ARSP organizes 20 - 25 summer camps each year. At these camps people aged 16 to 99 live and work together. They talk about the history of the work site and the current situation in the country.
Painting, gardening, building, conducting research in archives are just some of the activities that take place in the summer camps. The kind of work you do depends on the project. You will be part of an international team. Whether you have work experience or not – we believe everyone can do important work in the project. Trained skills are not the most important factor. More important is that there is a willingness to achieve a project together. By working together and trying to do good for others, the participants show that international understanding is both possible and important. The participants take responsibility for current societal developments and set an example for tolerance and democracy.
On the trail of history
Education and travelling belong together. Summer camps not only offer the chance to volunteer. They also provide an opportunity for the participants to learn about other countries and their cultures. Focusing on the location and country of the summer camp is therefore part of each ARSP project. Some of the questions discussed include: What happened here? Who influenced this place? And what significance does it have for me and for others today? Each camp represents a special concern, which the participants deal with by engaging in practical work. This content-related work is the second main pillar of the camps and offers much variety: excursions, exhibitions, conversations with survivors, workshops involving music, pictures or poems, and much more. It’s about tracing the history of the here and now and that makes engaging in an educational tour worthwhile.

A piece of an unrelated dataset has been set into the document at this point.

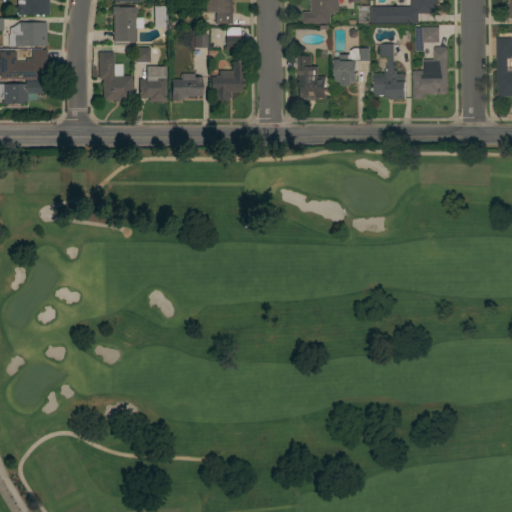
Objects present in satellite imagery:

Understanding requires a personal exchange
Summer camps are short term voluntary service. Having people work in our projects is not our only goal. We want to offer the chance for people with different cultural, ideological and social backgrounds to meet each other. During discussions you experience diversity. This wealth of perspectives resists the temptation people feel to think about each other in narrow-minded categories. We are identified, connected and distinguished by much more. Working this out, rectifying prejudices and dismantling fears are part of the adventure we invite you to join.